Future research to replicate or extend this study with a higher number of animals could lead to more conclusive results. Inclusion of intact, cycling rats would allow for a direct comparison to normal behavior across the estrus cycle.31 To ensure more consistent stimulation, chronic nerve cuffs could be surgically implanted on the tibial nerve.32 Additionally, related studies could examine the effect of tibial nerve stimulation on circulating hormone levels to determine if stimulation is leading to an increase in progesterone synthesis. An increase in hormone production in response to nerve stimulation at other locations has been documented31,33 and could explain the increase in sexually receptive behavior over time that we observed here. The cortical effects of stimulation can also be studied by looking at c-fos activation in the estrogen-containing regions of the brain in response to tibial stimulation.29
Conclusion
In our study we observed that a combination of electrical stimulation of the tibial nerve and hormone priming led to a non-significant immediate effect of increasing sexual motivation but not receptivity. When this combined therapy was applied across weeks, there were increases in sexual motivation and stronger increases in sexual receptivity. These trends suggest that long-term tibial nerve stimulation could be a useful treatment modality for treating female sexual dysfunction, especially in post-menopausal populations receiving hormone replacement therapy.
Acknowledgements
We thank Dr. Katie Yoest, Sara Bender-Bier, and Alex Ramer for their assistance in setting up this study. This study was funded in part by a fellowship from the Eunice Kennedy Shriver National Institute of Child Health & Human Development of the National Institutes of Health (F31HD094480).
Footnotes
Source of Financial Support: This research was supported by an NIH NICHD predoctoral fellowship to LLZ (F31HD094480) and institutional funds.
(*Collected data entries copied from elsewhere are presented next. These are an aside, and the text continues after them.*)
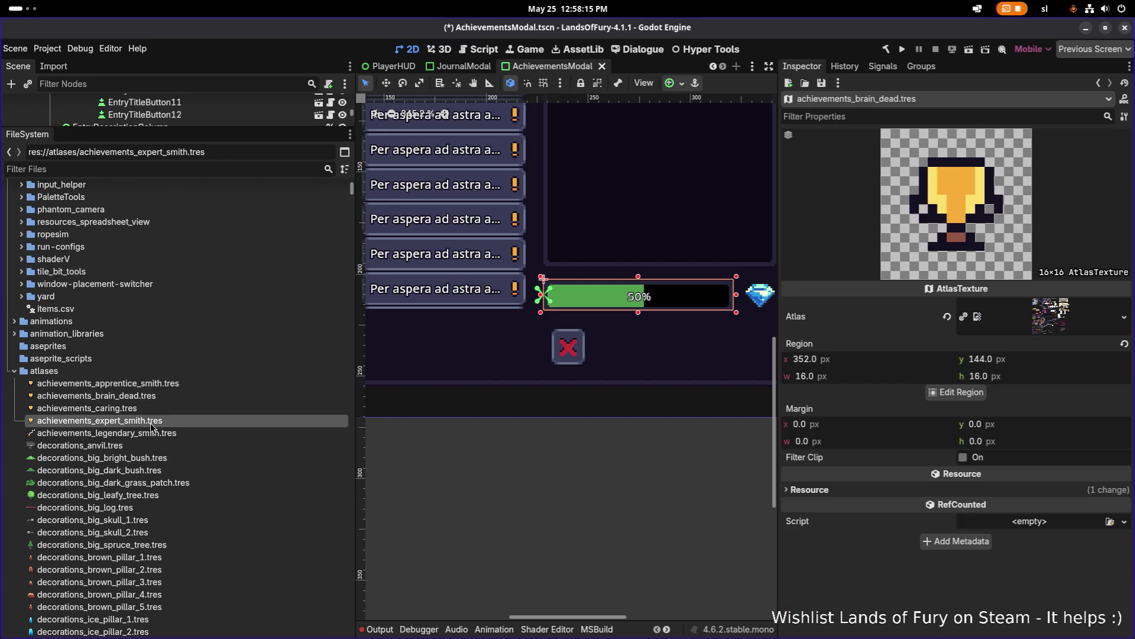
left_click(168, 434)
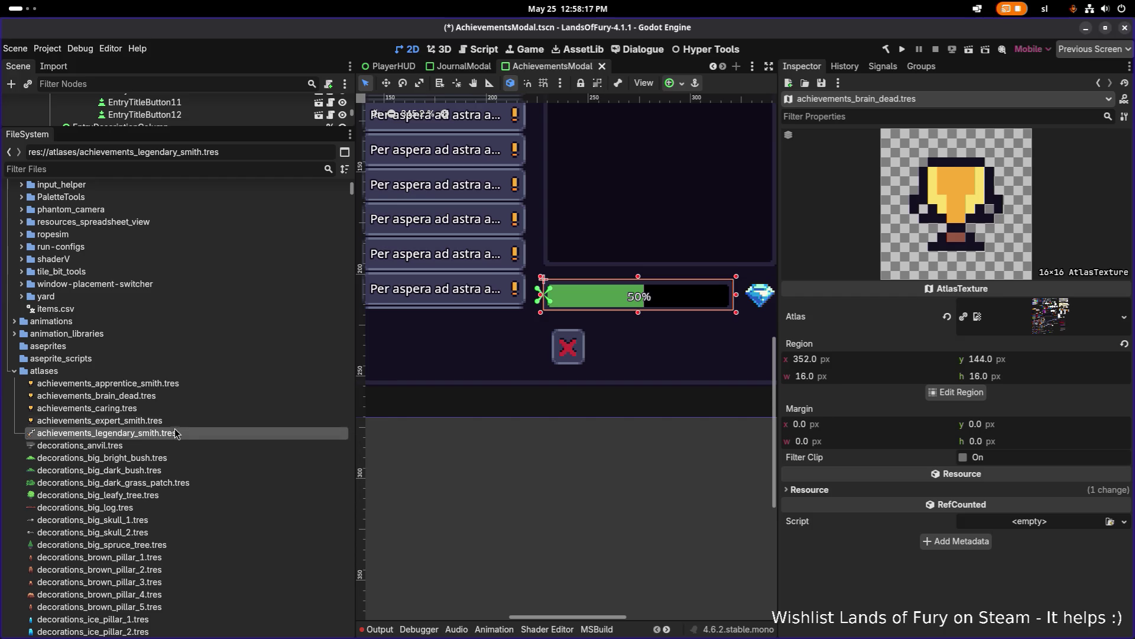
left_click(202, 426)
left_click(195, 434)
left_click(197, 423)
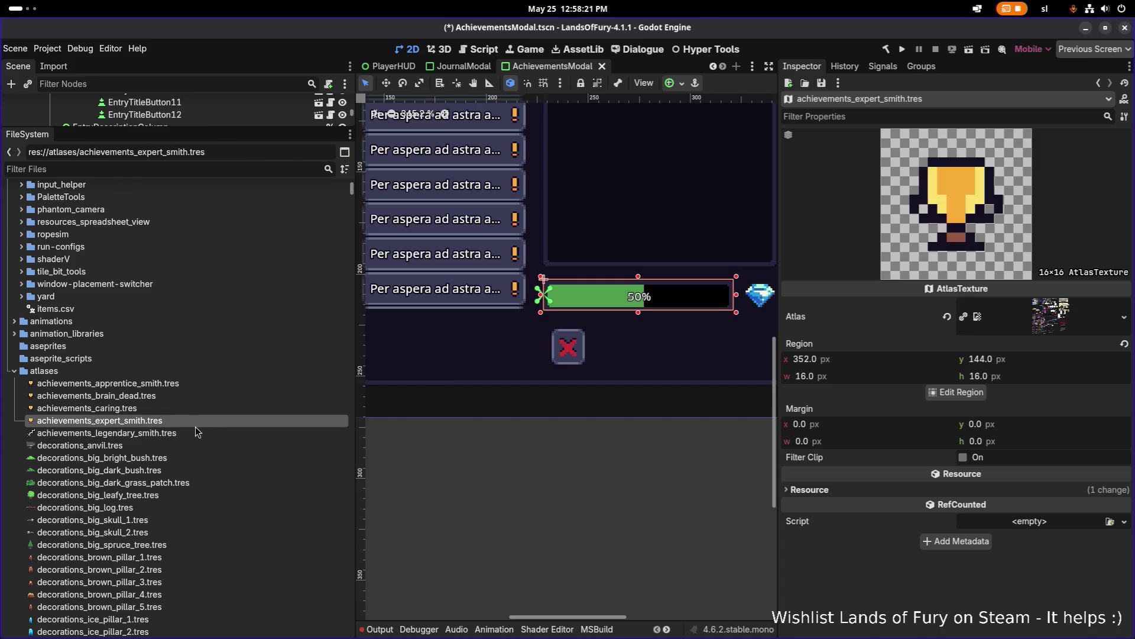
left_click(195, 432)
- Delete achievements_legendary_smith.tres, then duplicate achievements_expert_smith.tres
key("Delete")
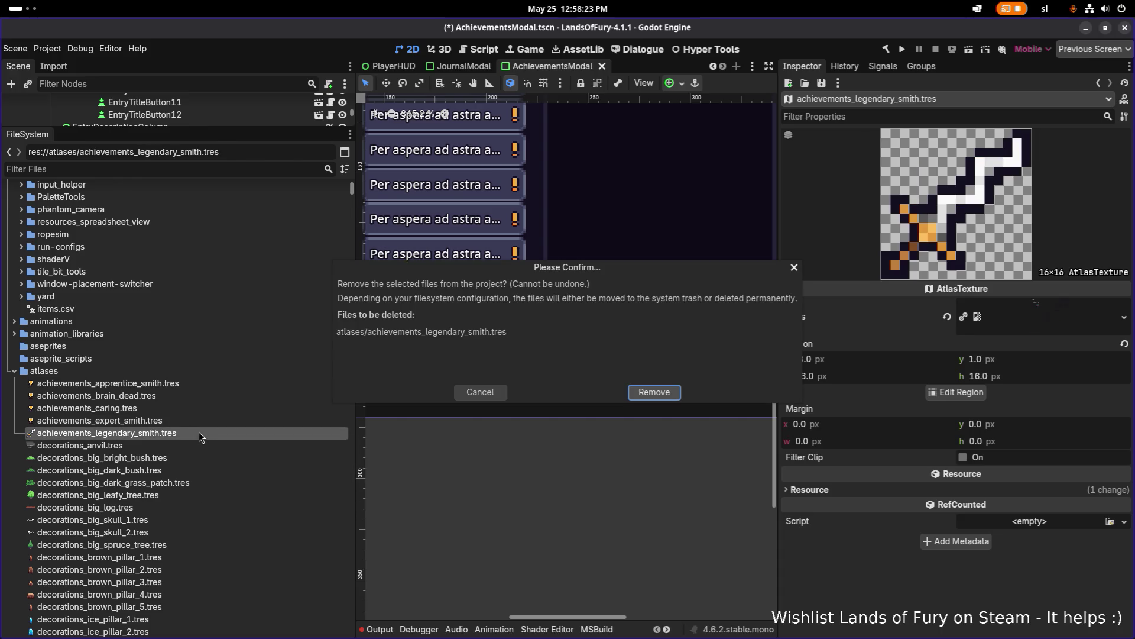
key("Return")
left_click(197, 413)
left_click(186, 419)
key("ctrl+d")
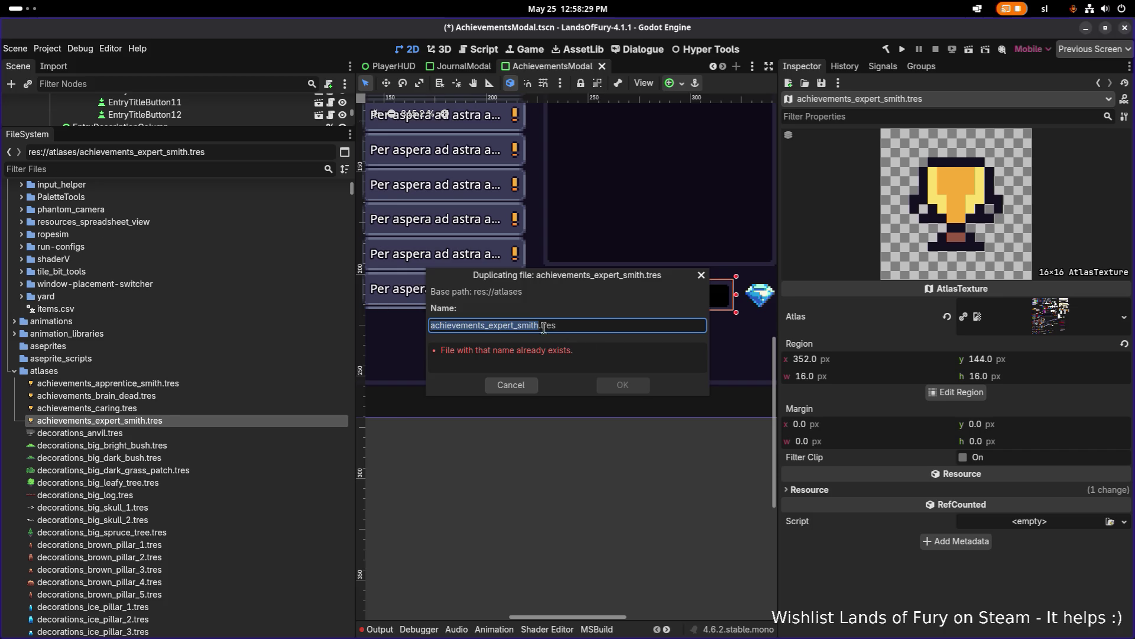
- Save the achievements_legendary_smith copy, then duplicate it as achievements_general
type("achievements_legendary_smith")
left_click(615, 386)
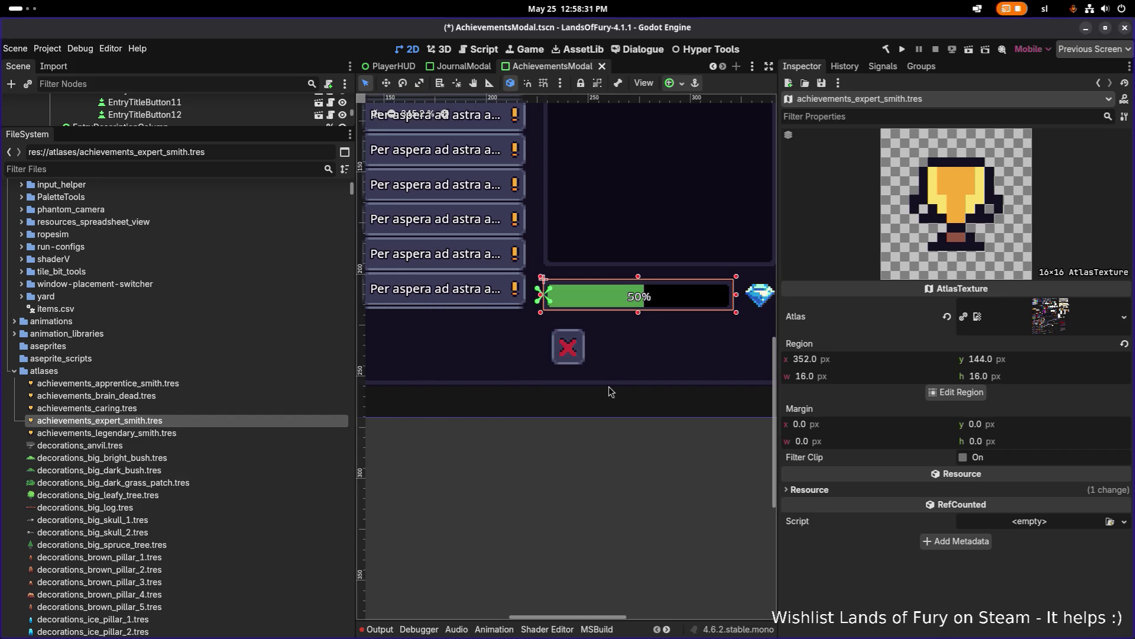
left_click(150, 435)
key("ctrl+d")
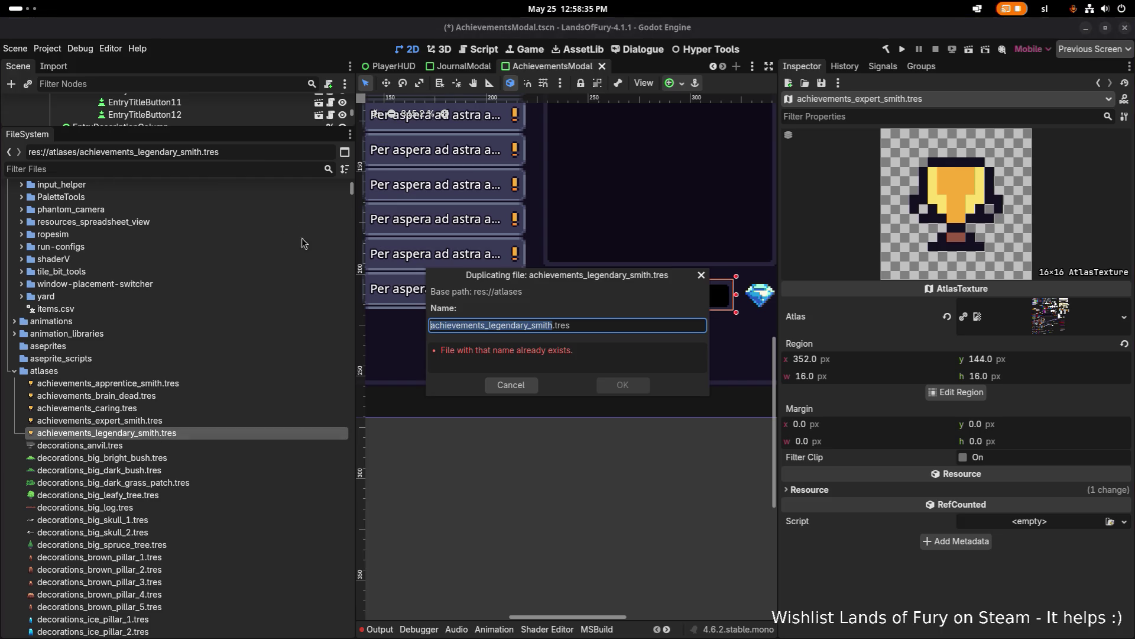
type("achievements_general")
left_click(634, 387)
Authorship Statements: Dr. Zimmerman, Dr. Becker, and Dr. Bruns designed the study. Dr. Zimmerman and Dr. Bruns obtained funding for the study. Dr. Zimmerman, Mr. Mentzelopoulos, Ms. Parrish, Mr. Marcu, and Mr. Luma performed the experimental sessions. Dr. Zimmerman, Mr. Mentzelopoulos, Ms. Parrish, and Mr. Marcu analyzed the data. Dr. Zimmerman and Dr. Bruns drafted the manuscript. All authors reviewed and approved the final manuscript.
Conflict of Interest Statement: The authors declare no conflicts of interest.